Google Networking, AI Cooling, MATx

OpenFlow at Google – 2012: Openflow to manage to network, to simulate your network. 2 backbones: first for customer traffic and second for inter-DC traffic

UKNOF32 – Google Datacenter networking 2015: Evolution until Jupiter. Moving from chassis based solutions to pizza boxes. Smaller blast radius than a chassis. This switches have small buffers but Google uses ECN (QoS) for dealing with it.
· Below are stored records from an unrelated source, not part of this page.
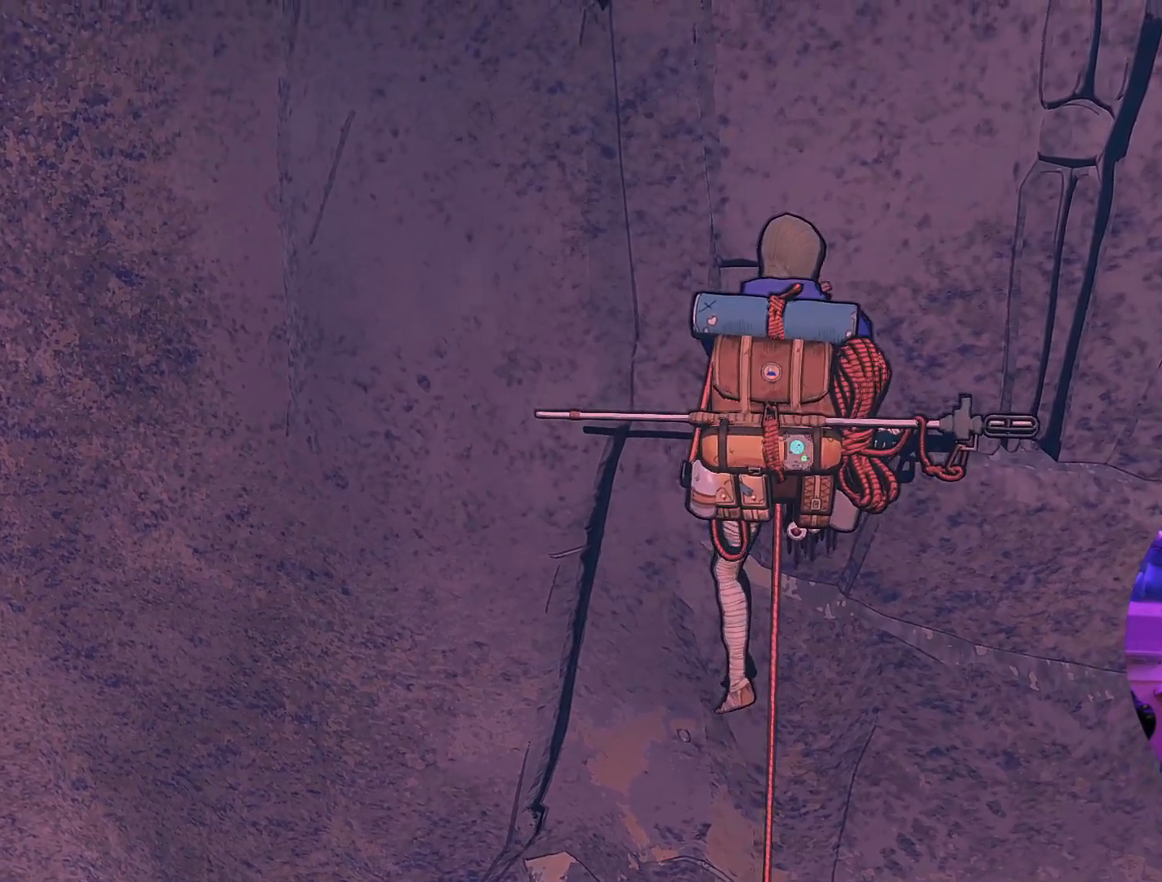
{"buttons": ["R1"], "left_stick": "center", "right_stick": "center", "events": [[317, "left_stick", "center"], [400, "R1", "down"]]}
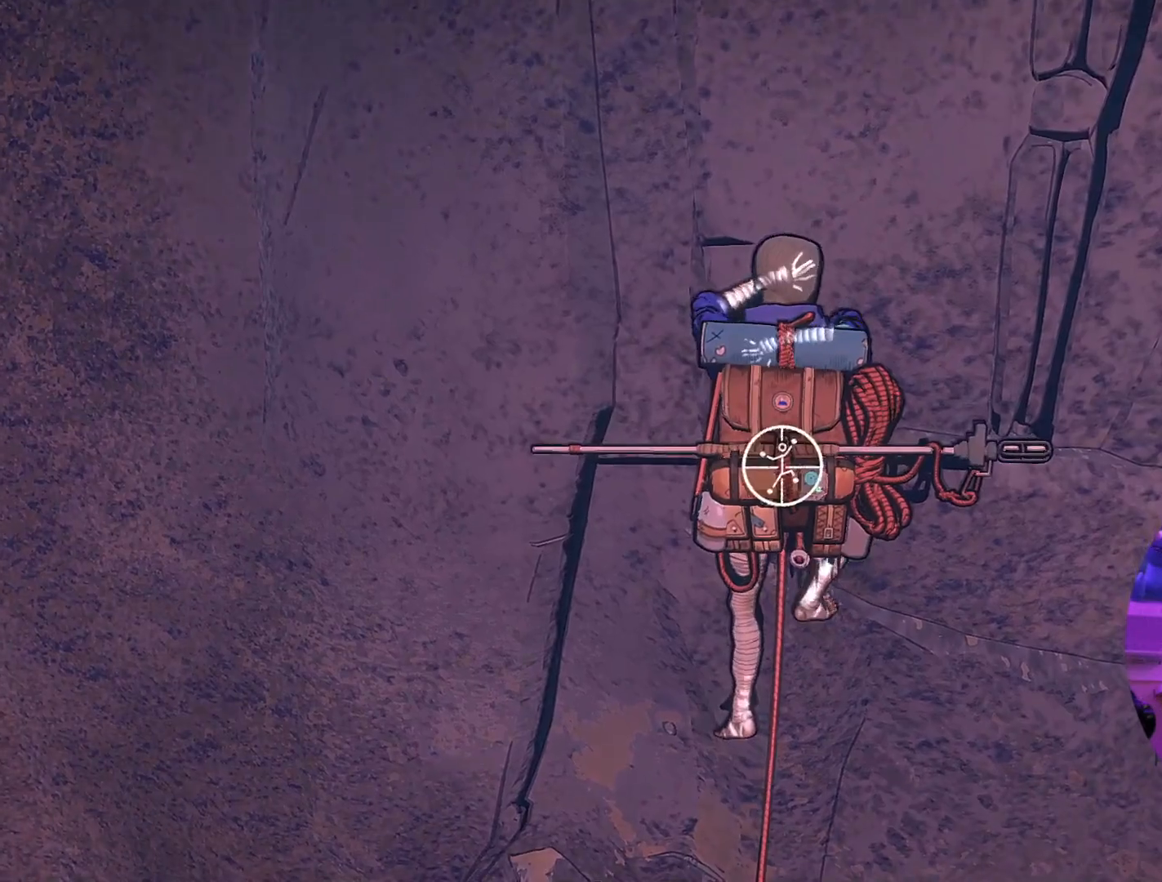
{"buttons": ["R1"], "left_stick": "down", "right_stick": "center", "events": [[300, "left_stick", "down"]]}
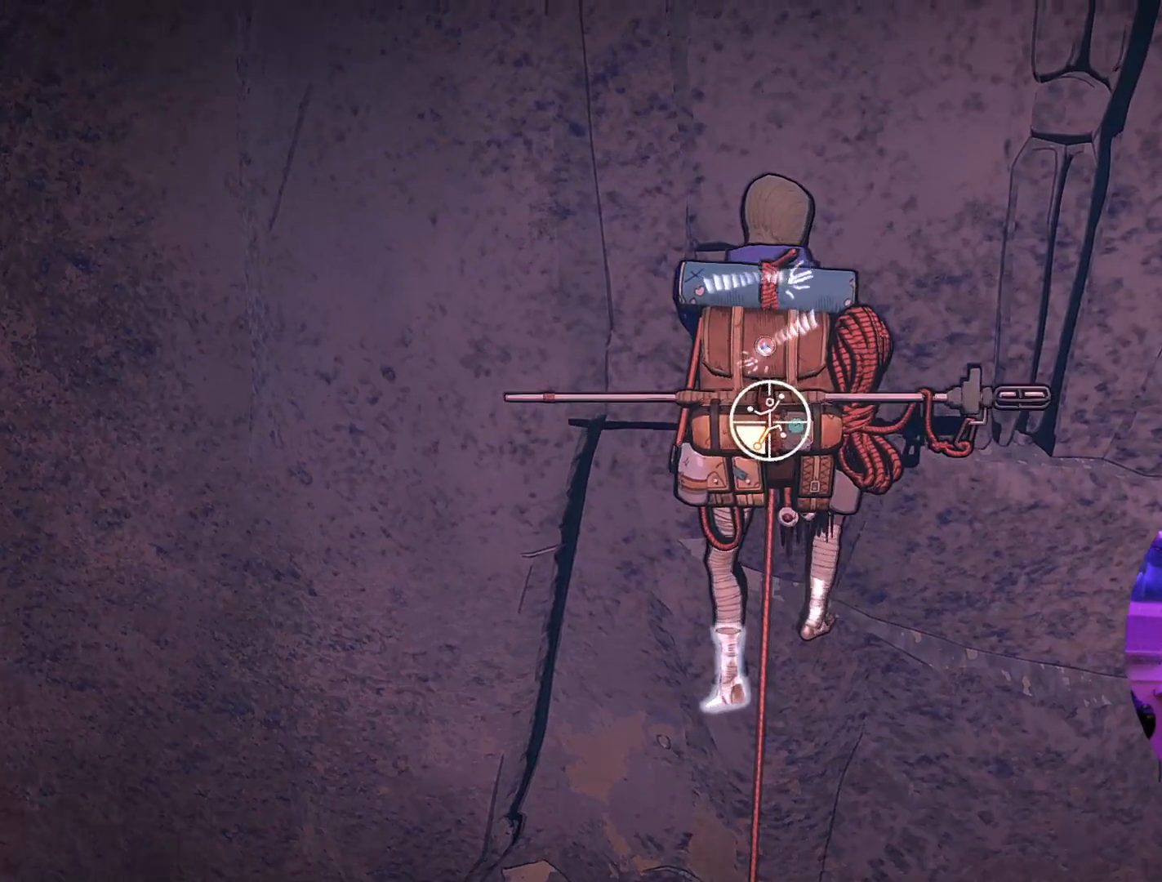
{"buttons": [], "left_stick": "up", "right_stick": "center", "events": [[167, "R1", "up"], [217, "left_stick", "left"], [300, "left_stick", "up"]]}
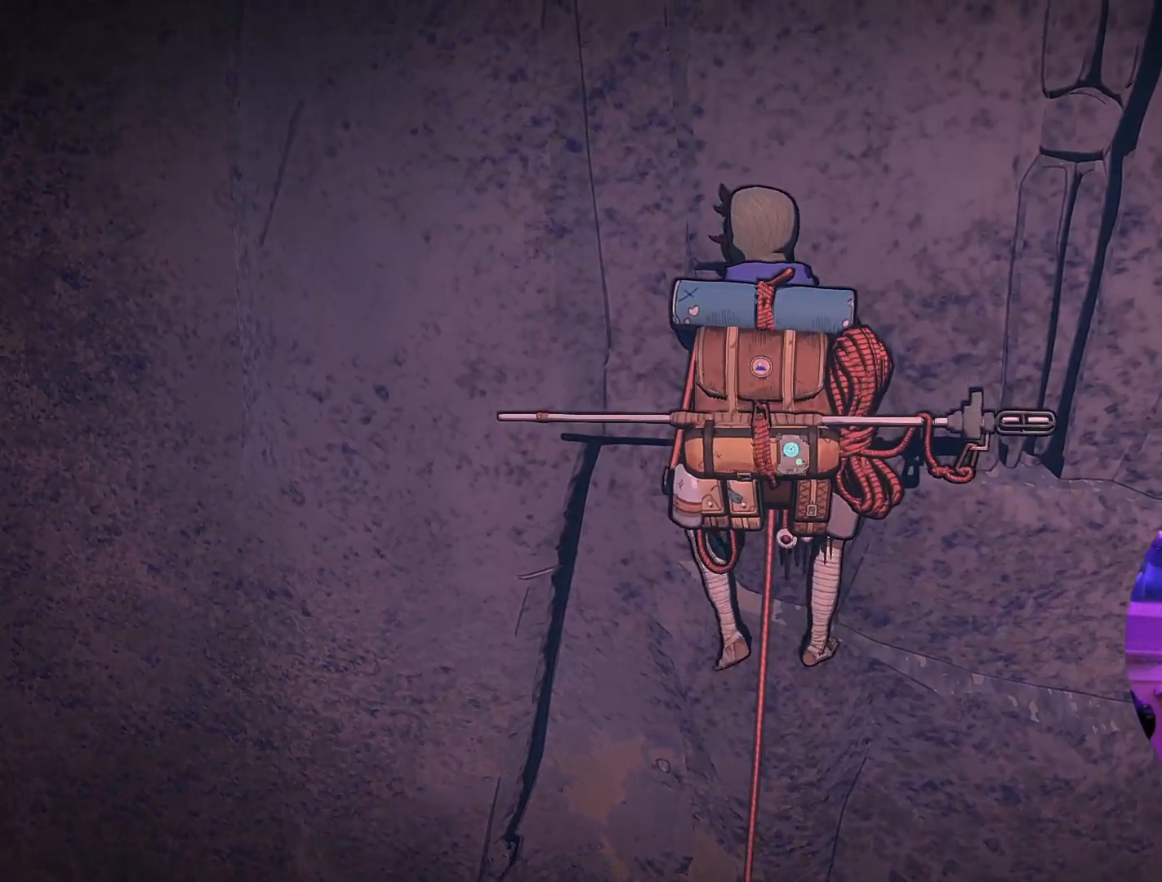
{"buttons": ["R1"], "left_stick": "center", "right_stick": "center", "events": [[50, "left_stick", "center"], [133, "R1", "down"]]}
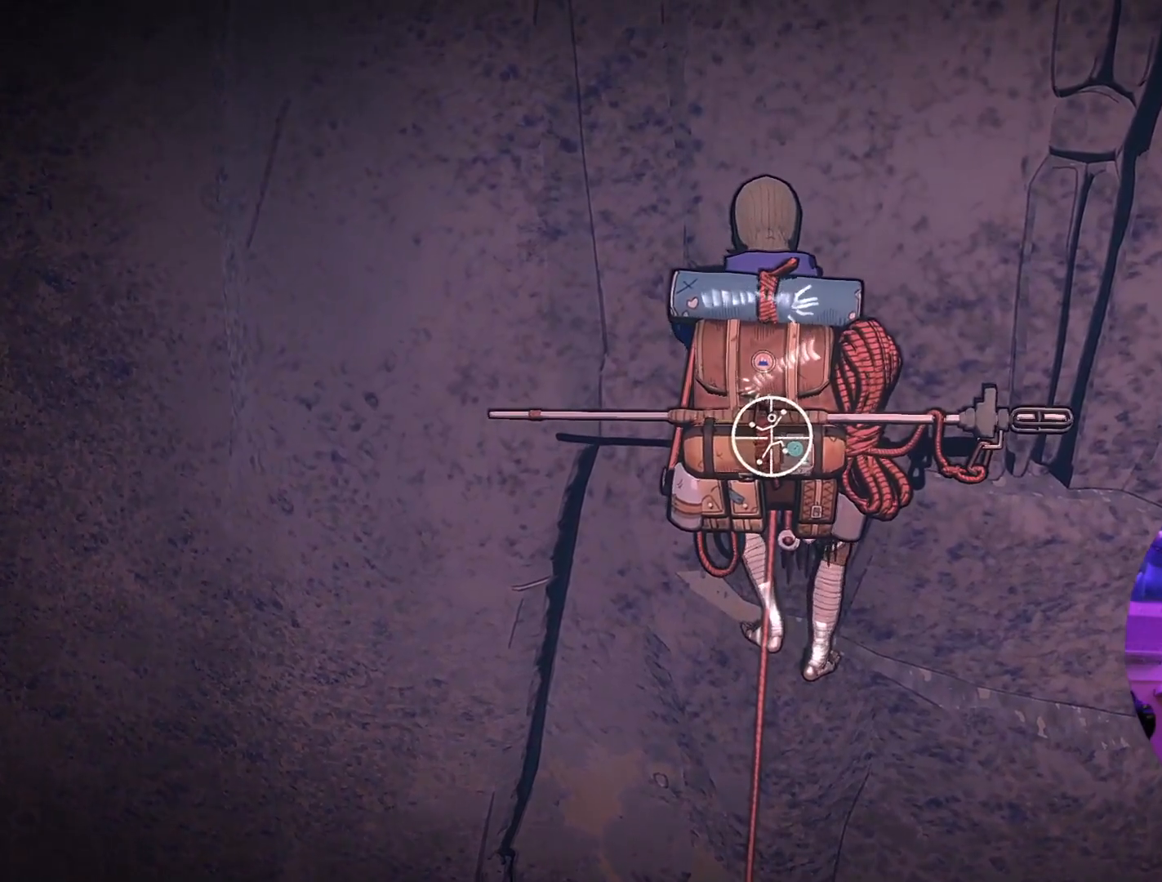
{"buttons": ["R1"], "left_stick": "right", "right_stick": "center", "events": [[283, "left_stick", "right"]]}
Google DC Network via Optical Circuit 2022: (other video paper google post) Adding optical circuit switches, no more Clos network !!! Full mesh connection of aggregation blocks. Spines are expensive and bottlenecks. Traffic flows are predictable at large scale. Not building for worse scenario. Drawback: complex topology and routing control! Shortest path routing is insufficient. TE: variable hedging allows operation on different points along the continuum to tradeoff optimality under correct prediction vs robustness under misprediction -> no more spikes. Hitless topology reconfig. It seems it has been running already for 5y…. To be honest, It goes a bit… beyond my knowledge.

Google TPUv4 + Optical reconfigurable AI Network 2023: Based on the above but for AI at scale. Although there is already TPUv5. From this page, the pictures help to get a view of the connectivity. Still complex though.

Open Computer Project 2023: AI Datacenter – Mainly about how to cool down the AI infra with some much requirement of GPU/power.

MATx: A new company to design hw for AI models